Renaissance expects retailers to be divided between sourcing from it or Apple, after losing the exclusive Apple distribution rights late last month.
Managing director Paul Johnston believes some merchants will prefer to keep sourcing from Renaissance, while some will choose Apple and some will select from both.
“Some will feel they just want a relationship directly with the vendor, some both. Some are happy dealing with us and will carry on. It will be a mixture until things settle down.”
Under the new contract with Apple, the distributor says some retailers it has supplied will be able to multi-source Apple products, as is the case in other countries.
“Certain large customers of Renaissance, such as the mass merchants, will be able to source from Renaissance or directly from Apple, or a combination of both,” Johnston says.
Apple’s Australian-based spokesperson said it would not comment on which members of its local channel were affected by the contract changes, nor the reason for them.
Renaissance expects the full impact of the new terms to be felt in 2008 and 2009, and has been diversifying its businesses along with flagging the prospect of changes in Apple’s go-to-market strategy, Johnston says.

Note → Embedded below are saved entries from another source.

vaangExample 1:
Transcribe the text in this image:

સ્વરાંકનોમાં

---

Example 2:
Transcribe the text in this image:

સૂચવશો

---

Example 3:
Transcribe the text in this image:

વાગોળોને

“I wouldn’t imagine it would come as a surprise to most people. We started talking about this a year ago,” he says, adding it had raised the issue at its last AGM and when announcing the company’s half-year result.

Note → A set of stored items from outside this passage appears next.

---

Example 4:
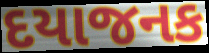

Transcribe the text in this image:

દયાજનક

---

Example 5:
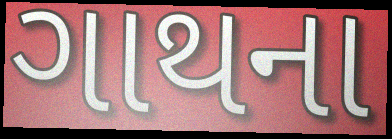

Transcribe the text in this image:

ગાથના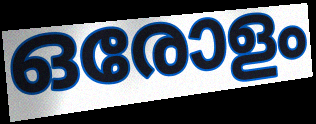
ഒരോളം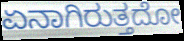
ಏನಾಗಿರುತ್ತದೋ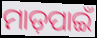
ମାଡ଼ପାଇଁ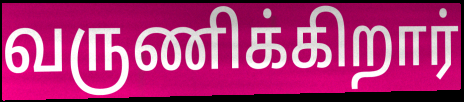
வருணிக்கிறார்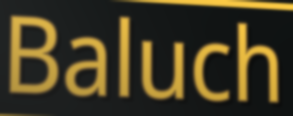
Baluch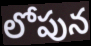
లోపునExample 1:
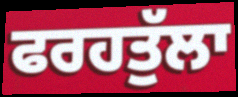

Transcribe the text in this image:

ਫਰਹਤੁੱਲਾ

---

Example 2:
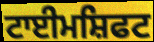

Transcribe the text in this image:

ਟਾਈਮਸ਼ਿਫਟ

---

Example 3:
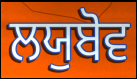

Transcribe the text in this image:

ਲਯੁਬੋਵ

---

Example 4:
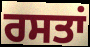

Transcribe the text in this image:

ਰਸਤਾਂ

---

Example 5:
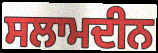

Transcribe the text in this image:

ਸਲਾਮਦੀਨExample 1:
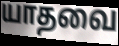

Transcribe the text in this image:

யாதவை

“We fully expected it to be introduced into New Zealand at some time. It’s just a model we’ve got to get on with.”
Johnston says the company is pleased to have a new contract with Apple, and that it is on track to achieve the net profit before tax it expects for the year to December 2007 (between five and five and a half million dollars).
He says Renaissance’s distribution margin will reduce slightly between now and October, so that it is in line with the Australian model.
Renaissance’s diversification strategy has included the acquisition of Apple retail chain Magnum Mac and tertiary design college Natcoll.
In the recent statement outlining the contract changes, Renaissance said non-Apple-distribution activities would grow from an EBITDA (earnings before interest, taxes, depreciation and amortisation) contribution to overhead of less than 10 percent in 2006 to one that is projected to be greater than 60 percent in 2008.
“It has been our strategic aim to shift the earnings of the group to brands that Renaissance owns and controls,” Johnston said in the statement.
The company says both Magnum Mac and Natcoll have traded well.